Problem description - Please pull out every line below that contains the string "virker", treating uppercase and lowercase as different.

Supplied material -
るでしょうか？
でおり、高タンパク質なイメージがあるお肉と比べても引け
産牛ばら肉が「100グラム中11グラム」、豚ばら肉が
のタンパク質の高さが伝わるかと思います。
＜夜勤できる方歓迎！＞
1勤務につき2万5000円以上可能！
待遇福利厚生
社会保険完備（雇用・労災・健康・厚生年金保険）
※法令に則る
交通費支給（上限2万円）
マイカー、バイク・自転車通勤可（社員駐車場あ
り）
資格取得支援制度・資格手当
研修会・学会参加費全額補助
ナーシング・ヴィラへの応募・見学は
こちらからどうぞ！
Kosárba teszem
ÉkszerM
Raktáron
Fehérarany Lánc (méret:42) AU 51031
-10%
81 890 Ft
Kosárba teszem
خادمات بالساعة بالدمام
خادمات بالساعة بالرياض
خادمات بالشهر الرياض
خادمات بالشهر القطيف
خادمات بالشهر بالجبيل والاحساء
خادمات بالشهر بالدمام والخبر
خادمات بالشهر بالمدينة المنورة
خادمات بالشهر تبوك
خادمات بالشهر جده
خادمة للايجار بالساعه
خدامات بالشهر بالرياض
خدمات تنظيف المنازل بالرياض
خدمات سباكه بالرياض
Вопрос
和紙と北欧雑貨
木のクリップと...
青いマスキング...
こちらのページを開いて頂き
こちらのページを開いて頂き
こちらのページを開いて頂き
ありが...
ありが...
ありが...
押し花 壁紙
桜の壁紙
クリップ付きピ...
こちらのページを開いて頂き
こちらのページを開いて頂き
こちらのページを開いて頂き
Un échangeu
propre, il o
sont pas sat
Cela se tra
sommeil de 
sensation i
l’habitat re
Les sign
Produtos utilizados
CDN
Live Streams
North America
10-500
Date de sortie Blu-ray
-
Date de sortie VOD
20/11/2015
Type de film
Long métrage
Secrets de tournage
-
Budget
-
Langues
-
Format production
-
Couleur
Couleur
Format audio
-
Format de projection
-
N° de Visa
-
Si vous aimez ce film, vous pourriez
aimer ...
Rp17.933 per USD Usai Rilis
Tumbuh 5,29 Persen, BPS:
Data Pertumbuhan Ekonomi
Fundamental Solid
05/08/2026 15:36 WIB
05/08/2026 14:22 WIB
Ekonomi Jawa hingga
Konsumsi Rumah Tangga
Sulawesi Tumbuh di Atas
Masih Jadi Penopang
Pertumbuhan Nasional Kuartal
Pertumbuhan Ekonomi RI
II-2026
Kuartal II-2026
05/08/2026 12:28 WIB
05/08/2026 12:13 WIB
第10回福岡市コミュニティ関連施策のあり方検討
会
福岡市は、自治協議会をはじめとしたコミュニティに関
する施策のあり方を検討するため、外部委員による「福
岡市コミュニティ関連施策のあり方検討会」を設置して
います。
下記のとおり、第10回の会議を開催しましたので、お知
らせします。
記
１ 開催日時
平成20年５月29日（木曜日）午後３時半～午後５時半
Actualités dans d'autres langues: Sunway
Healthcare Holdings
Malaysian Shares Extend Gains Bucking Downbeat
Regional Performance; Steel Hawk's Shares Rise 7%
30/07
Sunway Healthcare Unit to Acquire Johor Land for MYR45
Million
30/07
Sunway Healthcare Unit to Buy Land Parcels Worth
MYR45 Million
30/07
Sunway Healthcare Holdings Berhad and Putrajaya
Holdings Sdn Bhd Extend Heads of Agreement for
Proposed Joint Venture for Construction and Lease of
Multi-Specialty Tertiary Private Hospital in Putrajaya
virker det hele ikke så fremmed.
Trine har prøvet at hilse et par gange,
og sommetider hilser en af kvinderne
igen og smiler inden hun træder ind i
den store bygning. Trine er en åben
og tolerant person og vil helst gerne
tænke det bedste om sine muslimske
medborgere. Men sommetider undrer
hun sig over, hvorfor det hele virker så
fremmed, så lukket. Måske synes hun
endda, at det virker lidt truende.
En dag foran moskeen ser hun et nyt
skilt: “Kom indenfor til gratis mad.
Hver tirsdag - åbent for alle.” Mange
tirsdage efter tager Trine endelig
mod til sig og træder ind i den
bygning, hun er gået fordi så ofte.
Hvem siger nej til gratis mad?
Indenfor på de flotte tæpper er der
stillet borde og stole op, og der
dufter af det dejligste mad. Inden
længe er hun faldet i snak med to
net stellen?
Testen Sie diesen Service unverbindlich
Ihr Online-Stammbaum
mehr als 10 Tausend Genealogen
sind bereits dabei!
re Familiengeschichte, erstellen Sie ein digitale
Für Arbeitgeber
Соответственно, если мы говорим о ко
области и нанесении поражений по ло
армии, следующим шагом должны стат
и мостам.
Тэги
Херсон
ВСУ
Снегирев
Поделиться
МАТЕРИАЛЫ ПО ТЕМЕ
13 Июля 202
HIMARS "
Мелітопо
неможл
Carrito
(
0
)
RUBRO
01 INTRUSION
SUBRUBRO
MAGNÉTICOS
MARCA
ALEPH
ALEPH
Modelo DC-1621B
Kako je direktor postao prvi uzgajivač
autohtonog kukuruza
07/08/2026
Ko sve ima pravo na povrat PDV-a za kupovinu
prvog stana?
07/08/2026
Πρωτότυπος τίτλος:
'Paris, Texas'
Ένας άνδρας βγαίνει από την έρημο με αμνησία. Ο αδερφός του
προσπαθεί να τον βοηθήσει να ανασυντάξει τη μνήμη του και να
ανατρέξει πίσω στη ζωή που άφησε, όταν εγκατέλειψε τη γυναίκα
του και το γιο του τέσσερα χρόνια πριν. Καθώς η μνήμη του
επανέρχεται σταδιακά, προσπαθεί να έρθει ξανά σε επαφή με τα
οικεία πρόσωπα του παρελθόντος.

Solution for this task -
virker det hele ikke så fremmed.
hun sig over, hvorfor det hele virker så
endda, at det virker lidt truende.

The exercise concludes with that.